A national mission that commits to an investment strategy for the future will be rewarded with a reinvigorated private sector who will have confidence to invest in themselves and the UK. And Labour should not be shy to incentivise enterprise and growth, with tax breaks and tax reductions in the right areas.

We must find a way of breaking the cycle of British companies’ growth being stalled at a certain point, before they sell out to a US or Middle East investor. 

Furthermore, as much as net zero and ‘green’ ambitions are held up as expensive ‘nice to have’ agendas currently, the plan to invest billions in renewables is not only environmentally friendly, but business-friendly too. All the evidence proves that the cost of renewables is coming down, reducing costs, and providing cleaner energy too.

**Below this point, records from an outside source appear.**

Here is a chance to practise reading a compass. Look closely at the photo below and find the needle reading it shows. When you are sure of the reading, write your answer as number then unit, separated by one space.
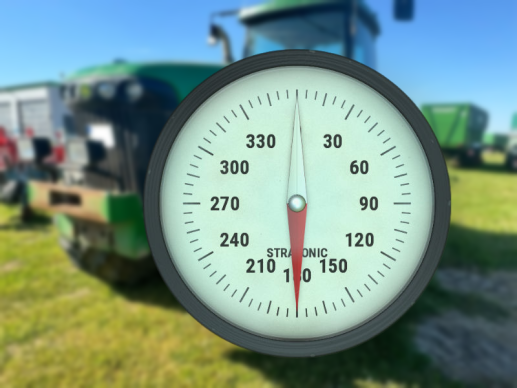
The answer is 180 °
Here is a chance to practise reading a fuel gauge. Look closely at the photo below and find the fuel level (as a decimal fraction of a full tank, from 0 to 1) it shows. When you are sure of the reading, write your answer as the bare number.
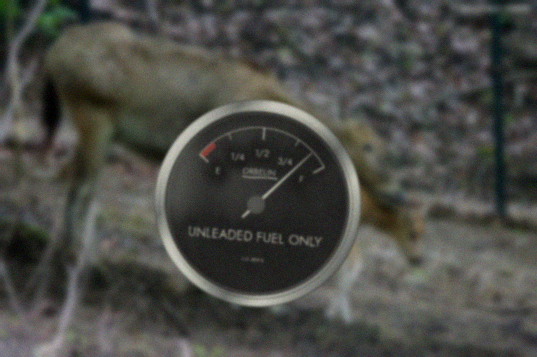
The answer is 0.875
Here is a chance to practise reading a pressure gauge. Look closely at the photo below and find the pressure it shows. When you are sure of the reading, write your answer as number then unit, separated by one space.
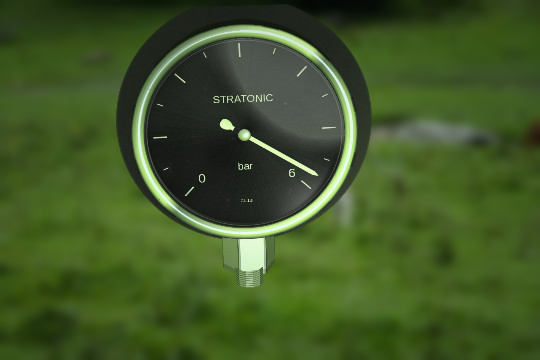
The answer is 5.75 bar
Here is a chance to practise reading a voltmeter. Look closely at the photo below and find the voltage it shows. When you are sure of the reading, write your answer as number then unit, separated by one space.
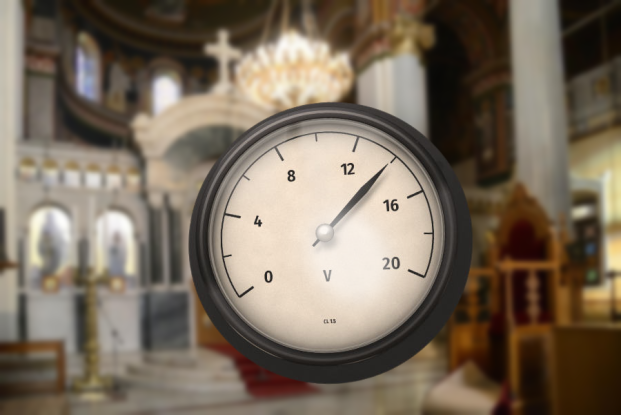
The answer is 14 V
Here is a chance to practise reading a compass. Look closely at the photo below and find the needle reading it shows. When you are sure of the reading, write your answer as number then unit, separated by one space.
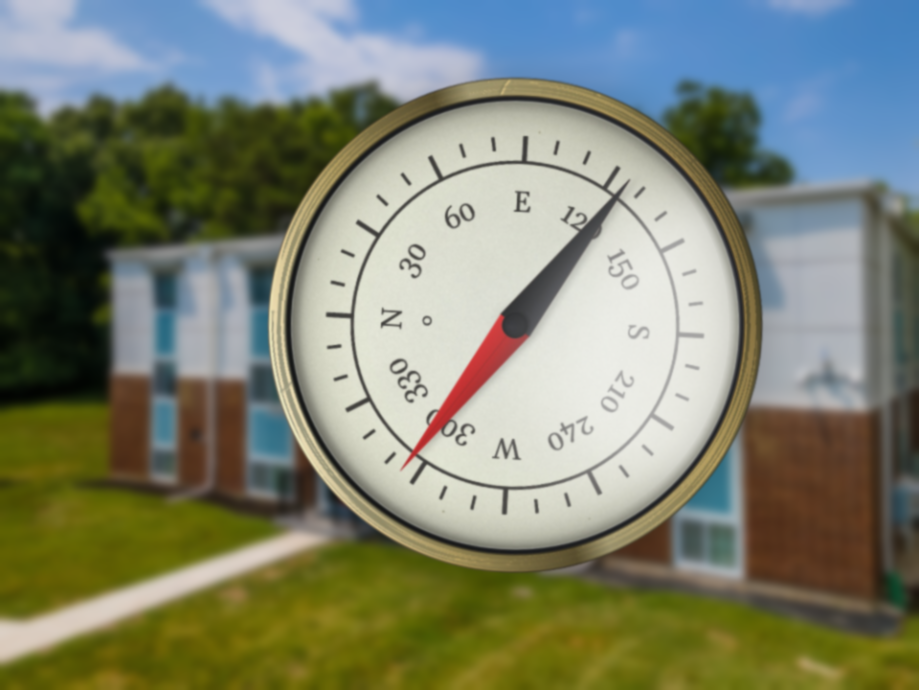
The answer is 305 °
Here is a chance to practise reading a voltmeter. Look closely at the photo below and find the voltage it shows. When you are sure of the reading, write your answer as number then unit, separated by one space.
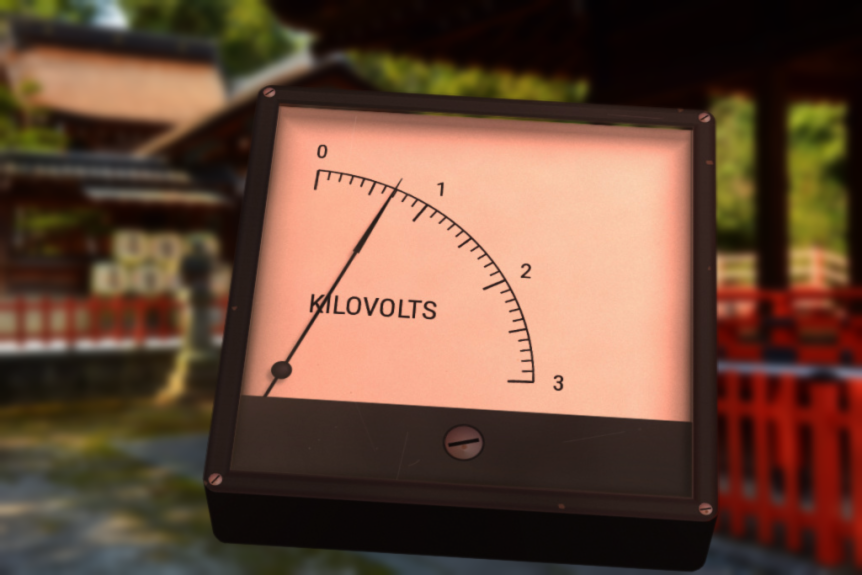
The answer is 0.7 kV
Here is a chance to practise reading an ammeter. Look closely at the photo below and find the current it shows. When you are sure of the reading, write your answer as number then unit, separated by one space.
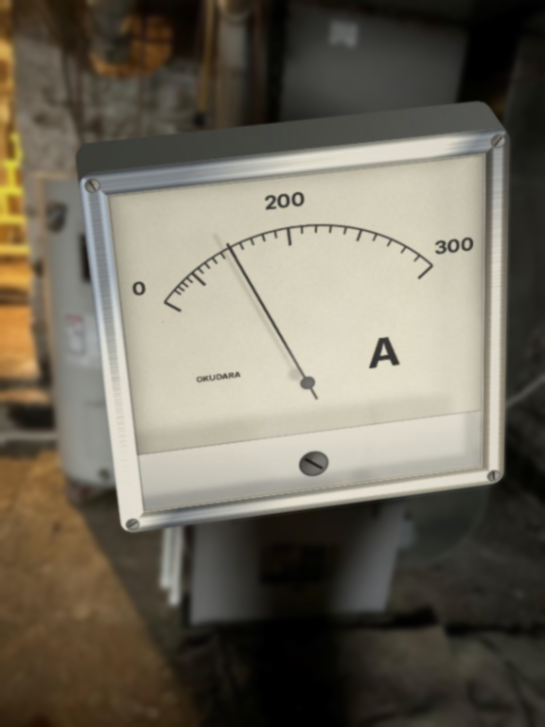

Labour’s green plans are, if anything, not ambitious enough – but Rachel Reeves’ caution in not wanting to get bogged down in a debate about affordability in a world where nuanced debate has been abandoned, is more than understandable.

True or not, the current government gives off an impression that they have given up on Britain. They have been reduced to virtue signalling (Rwanda) and crossing their fingers.

But, if we are to turnaround our country, then we will need investment, innovation, and inspiration. Can Keir Starmer offer the UK that?